3.When a student is going for coaching of physics but tutor also helps him or her in other subjects than for
a student help in other subjects can be treated as consumer surplus.
4.When you go at restaurant for dinner and restaurant gives welcome drink for free than that welcome
drink can be regarded as consumer surplus.
5.When you take internet connection at home for your official purpose but your whole family uses that
internet for their benefit, like your son or daughter uses internet for visiting education websites or your wife
uses it for learning various food recipes than it can be regarded as consumer surplus.
6.When you go for foreign tour for 7 days but travel agency give you additional day and make it a 8 day tour
package than that 1 additional day can be regarded as consumer surplus from the point of view of
traveler.
Externalities
Introduction
• When markets are functioning well, all the costs and benefits of a transaction for a
good or service are absorbed by the buyer and seller.

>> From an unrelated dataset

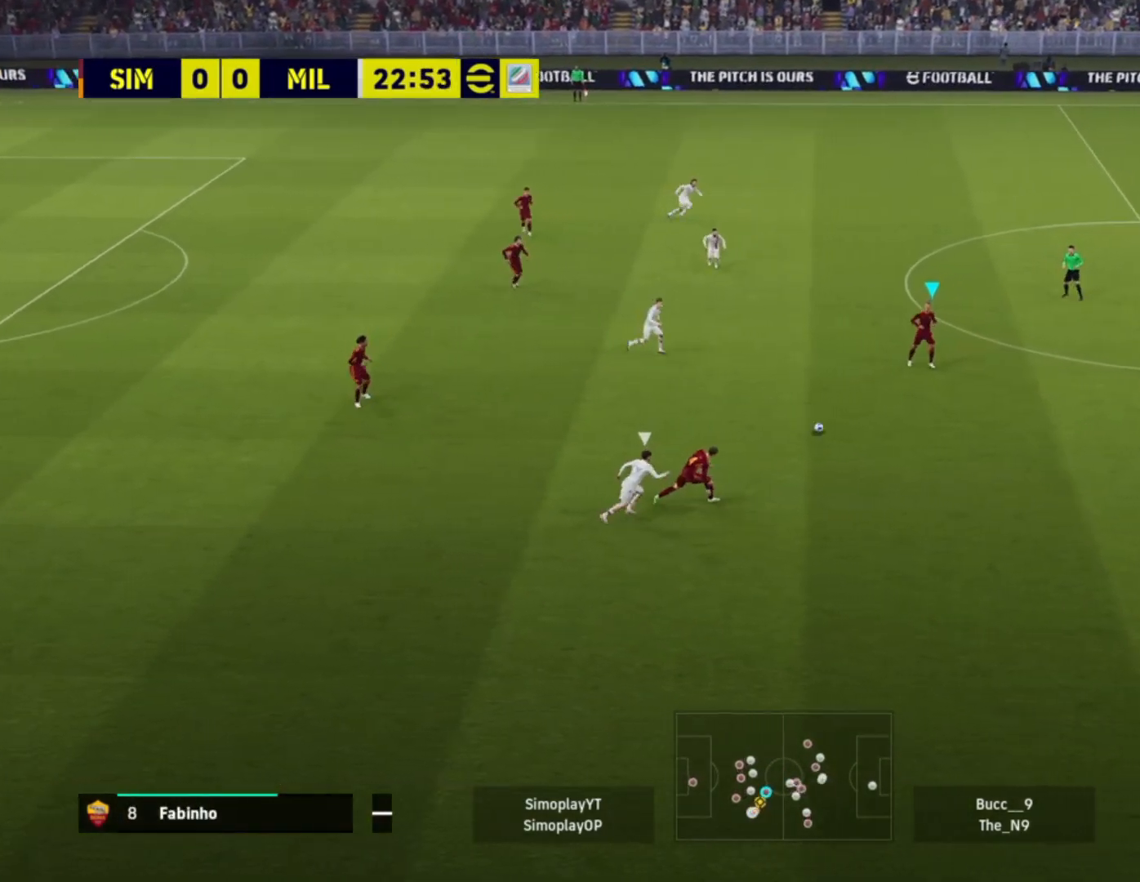
{"buttons": [], "left_stick": "up-right", "right_stick": "center", "events": []}
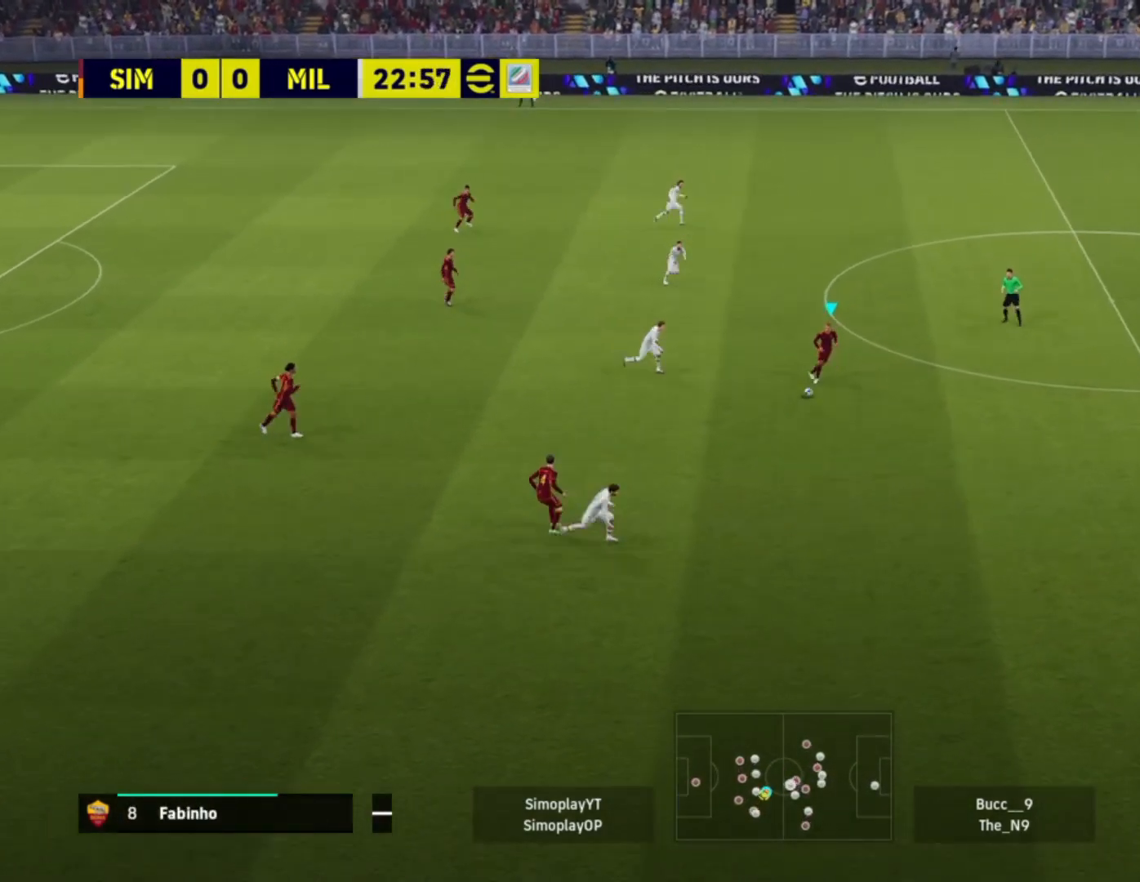
{"buttons": [], "left_stick": "up-right", "right_stick": "center", "events": [[40, "left_stick", "right"], [360, "left_stick", "up-right"]]}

For example, when you buy
a doughnut at the store, it's reasonable to assume all the costs and benefits of the
transaction are contained between the seller and you, the buyer.
• However, sometimes, costs or benefits may spill over to a third party not directly
involved in the transaction. These spillover costs and benefits are called
externalities.
• A negative externality occurs when a cost spills over.
• A positive externality occurs when a benefit spills over.
• So, externalities occur when some of the costs or benefits of a transaction fall on
someone other than the producer or the consumer.